JSA is already paid at the extremely low level of £72.40 a week (£10.34 a day) for adults aged over 25 – almost the lowest rate of unemployment benefit anywhere in Europe – and for those aged below 25 the rate actually falls to no more than £57.35 a week (£8.19 a day). It is now proposed in the IPPR report published on Thursday that they will only get this princely bauble if they already had the skills to secure a job or were in vocational training.

A successful training policy depends on three principles.

1. Growth

One is an economic policy that favours growth over continued downward pressure on economic demand (i.e. prologed austerity) so that there widespread opportunities for well-paid, high-skilled, high-productivity jobs. Today there are still 2.3 million people unemployed who can’t find such jobs since they are scarcely available. Of the 1.5 million jobs the government boasts it has created, two-thirds are in self-employment on a pittance income and the overwhelming majority of the remainder are in low-paid, insecure or zero hours contracts jobs.

2. Quality training

The second requirement is good-quality trainers, not the likes of A4E or Serco who cherry-pick the most able or motivated young people to get the government’s bounty, but focus much less on others who thereby lose not only job opportunities by work benefits as well.

3. Incentive

The third requirement is a positive programme that fires up young people’s enthusiasm, not one super-charged with sanctions.

Why does Labour so often follow the Tory line whilst tweaking it a bit to remove the rough insensitivities, but still sticking to the same Tory principles?

Why have we accepted the Tory policy of austerity for reducing the budget deficit when growth would do the job far quicker?

Why have we gone along with the Tory canard that people on unemployment benefit are all skivers or shirkers when they desperately want a good job, but it’s not available when there are 4 times more people on the dole than there are job vacancies available?

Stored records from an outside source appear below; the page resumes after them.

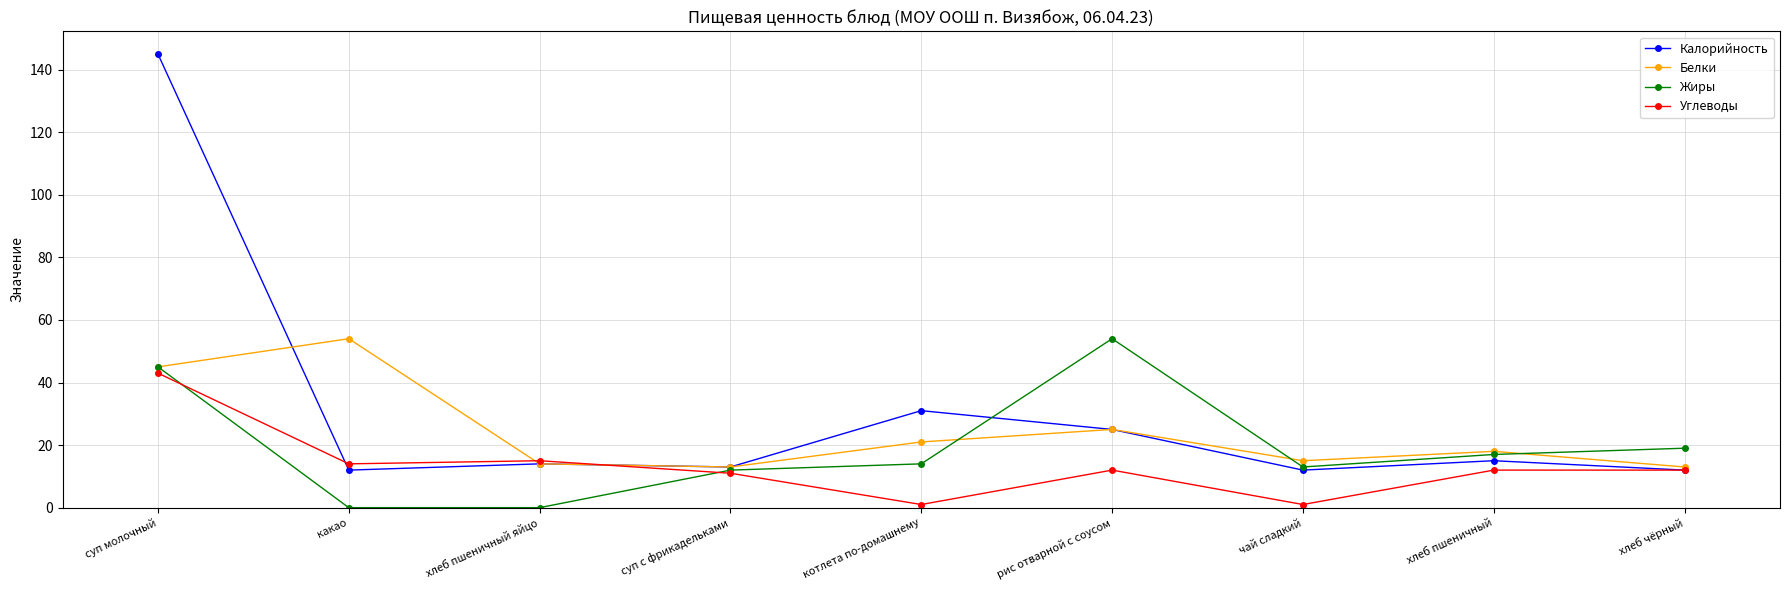

List the series in order of their overall mean, highest first.

Калорийность, Белки, Жиры, Углеводы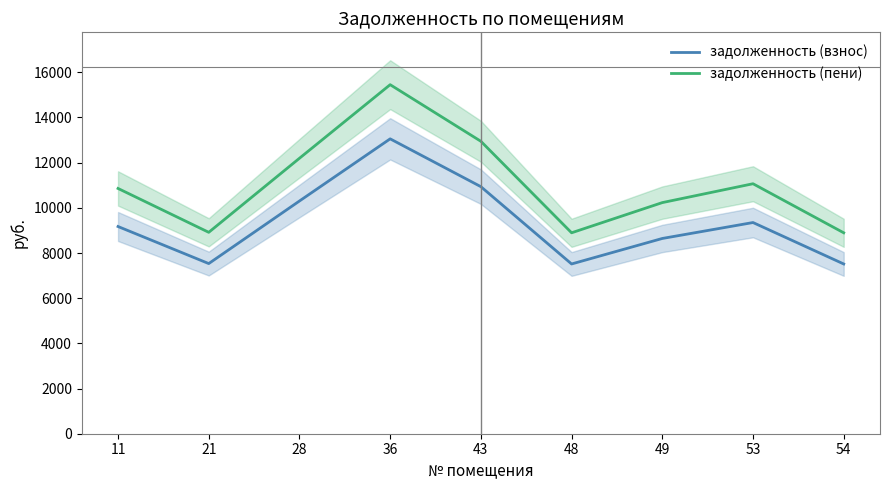

At which label does задолженность (пени) first exceed 10857?

11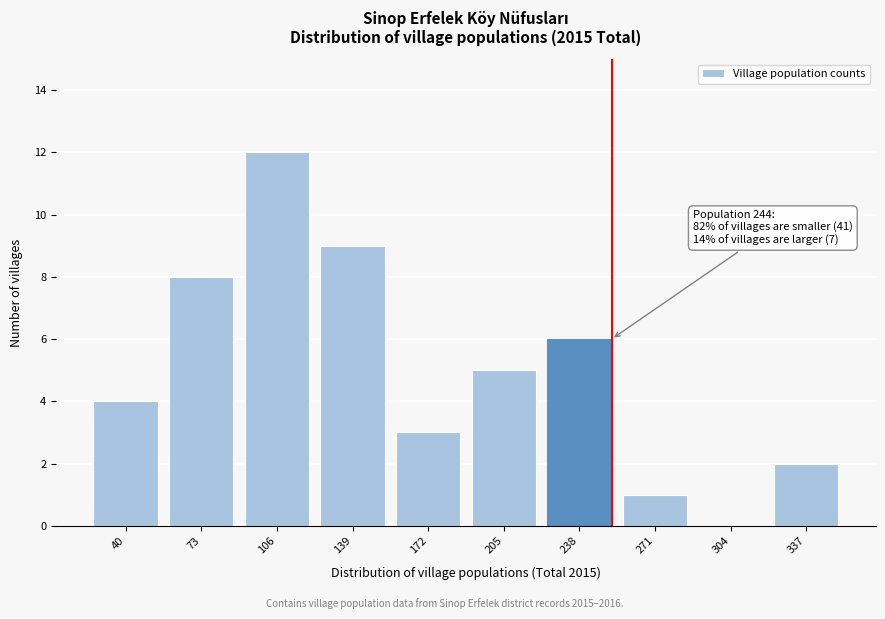

Reading left to right, extract all data points from this chart.

40=4	73=8	106=12	139=9	172=3	205=5	238=6	271=1	304=0	337=2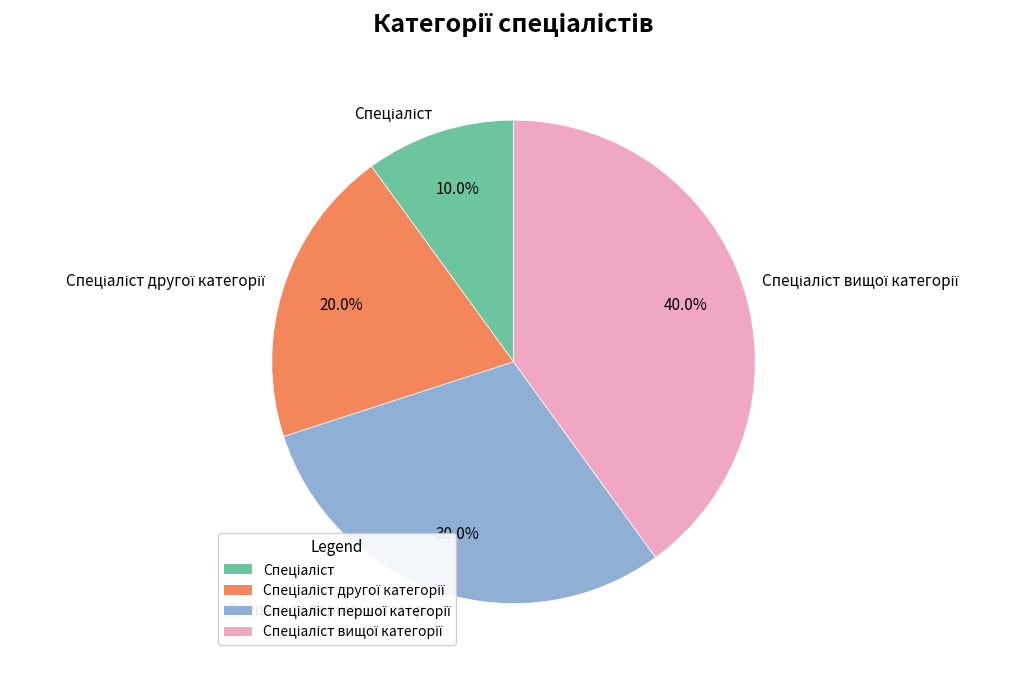

Is there any slice that represents more than half of the pie?

No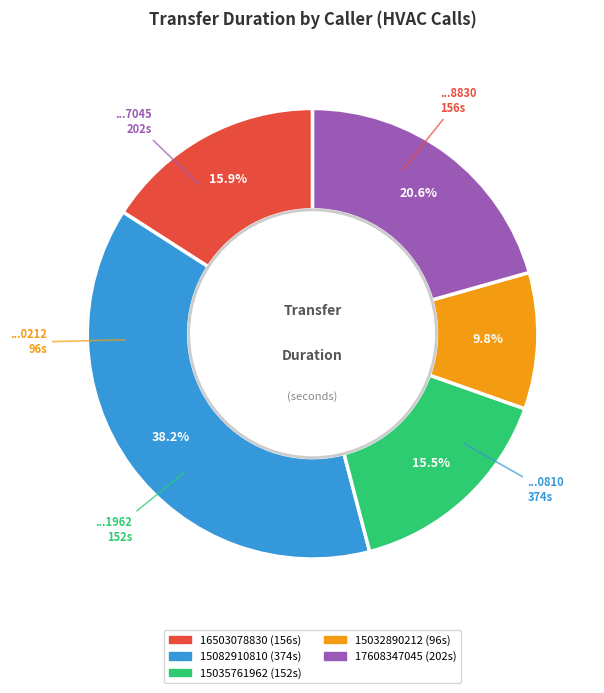

True or false: 15082910810 accounts for 38% of the total.

True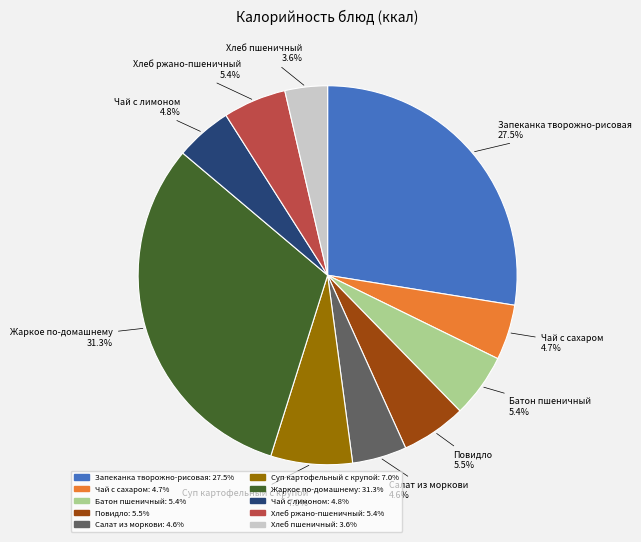

Is it true that Жаркое по-домашнему is 31% of the pie?

True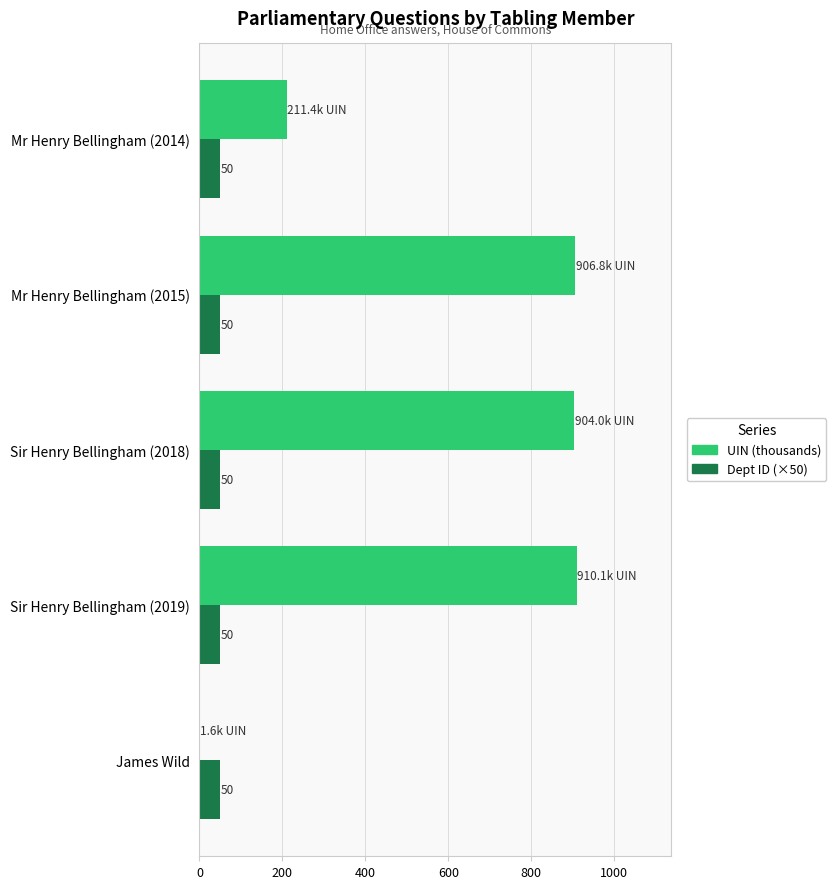

The UIN (thousands) series shows 910.1 at Sir Henry Bellingham (2019). True or false?

True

Why have we fallen for the ugly Tory practice of sanctioning people (i.e. depriving them of all benefits) even for the slightest offence when the number of deliberate miscreants is tiny and the real problem is the system’s failure to offer the sufficient incentives?

Image copyright: ajt / 123RF Stock Photo

7 Comments

  1. PoundInYourPocket says:

    Why ?
    Because Labour has mutated into the Tory party.
    Good night and goodbye…

  2. Robert says:

    What a choice Cameron’s conservatives and the labour party Progress Tory Lite.

    One Nation is one nation of the rich and god when I listen to Miliband the bloke speaks sadly like the rich well off middle class he is.

  3. Rod says:

    If you don’t like Labour’s Tory/Progress policies don’t policies, don’t vote Labour.

    It’s the only way to bring Labour’s elite to their senses.

  4. David Melvin says:

    Labour is now the Progress faction. Miliband’ s main supporters are Progress favourites Reeves, Umunna and Hunt. Miliband is merely their front man. I resigned from the Labour party in January, but recently had an email from the CLP forwarding an invite to a Progress conference offering a years free membership for attendees.

    1. Robert says:

      I resigned in 2010 and have just been invited to stand for office in the local party.

      I still get the labour parties news letter and have been invited to tea coffee and meetings, because I’m in a trade Union member they think I’m labour because according to labour all trade Unionists are labour.

      1. Rod says:

        My LP membership expired a couple of months ago.

        The Progress clowns won’t be getting anything out of me ever again.

        I’d happily vote Labour but the Tory/Progress entryists who run the Labour Party today are not Labour.

        Stuff ’em.

        1. Robert says:

          I think most working class people are the same hence Labour are chasing the Tory swing voters.